Weighing in at a mere $20 per person, High Bank's three-course menu is so tantalizing, you'll struggle to pick just one dish from each. Believe me, I certainly did.

Course 1: Choice of Garden Salad, Nacho Fries, Loaded Baked Potato, Five Ways Spaghetti

With great power (being tasked with choosing just one starter) comes great responsibility (making sure I pick the best). Luckily, there really is no wrong move.

Ever had Taco Bell's Nacho Fries? High Bank's are better. Crispy, battered fries smothered in melty queso, seasoned beef, refried beans, and a generous heap of sour cream make for an elevated, indulgent, heavyweight starter. The portion is definitely big enough to share, but I wouldn't blame you if you didn't.

Course 2: Choice of High Bank Bacon Cheeseburger, Queso-Rito, Spicy Chicken Sandwich, High Bank Bowl

Since stick-to-your-bones food is officially back in season, you have to get down to High Bank for their fried chicken menu items. The chicken is battered using an incredibly light and crunchy buttermilk, fried, then dusted with cayenne that leaves a warm glow on your palate—not too hot, not too mild.

Restaurant Week features two chicken entrees: the Spicy Chicken Sandwich and the High Bank Bowl.

The sandwich is an instant comfort food classic, but the High Bank Bowl is like the designer version of KFC's Famous Bowl. The mashed potatoes are perfectly salted and buttered, the sweet corn adds just the right amount of sweetness and pop, and the cheese and gravy culminate into a savory sauce. Colonel Sanders would be impressed.

Course 3: Choice of Mint Chocolate Sandwich, Snickerdoodle Sandwich, Oreo Sandwich

At this point, I was almost too full to function, but I had to press on.
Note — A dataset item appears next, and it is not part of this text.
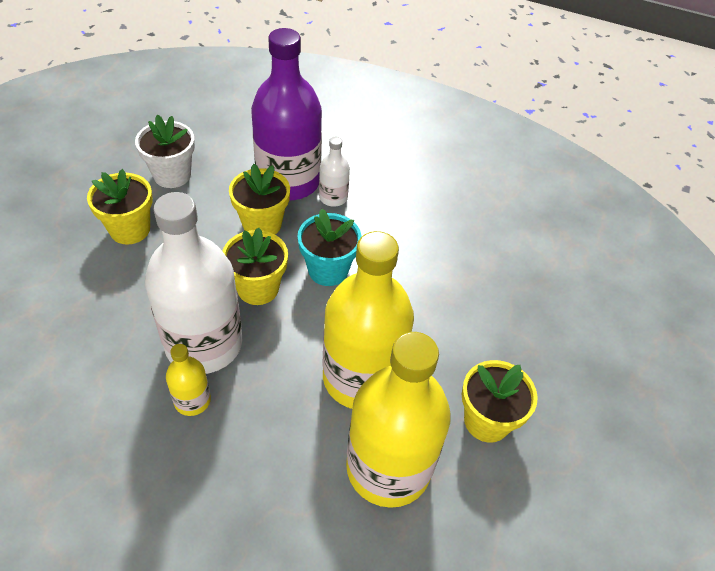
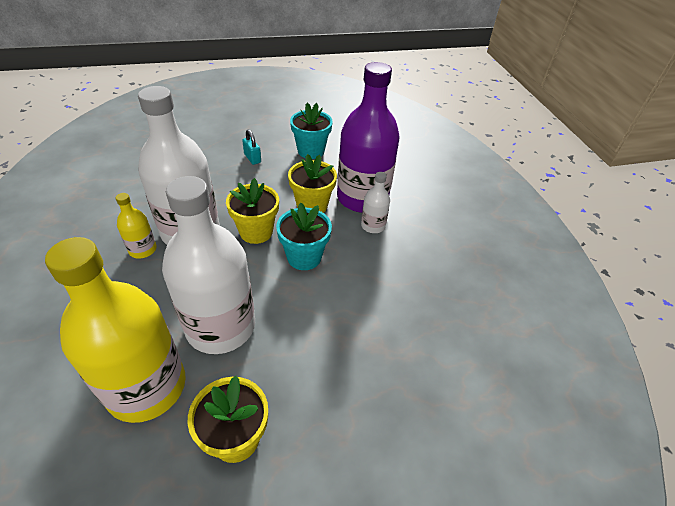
camera: 55 degrees right, 5 degrees down
(130, 229) = (252, 158): yellow flower pot -> turquoise padlock
(172, 175) = (311, 151): white flower pot -> turquoise flower pot
(361, 378) = (221, 326): yellow bottle -> white bottle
To absolutely no one's surprise, High Bank's third course did not disappoint.

The Snickerdoodle Sandwich came with two perfectly under-baked snickerdoodle cookies bookending a lump of hard-dip butter pecan ice cream. Drizzles of white chocolate over top sent this dessert into the winner's circle.

I can't remember the last time I felt so repleted, but I'd do it again in a heartbeat, and so should you. At just $20 a head, this is a deal you can't afford to miss.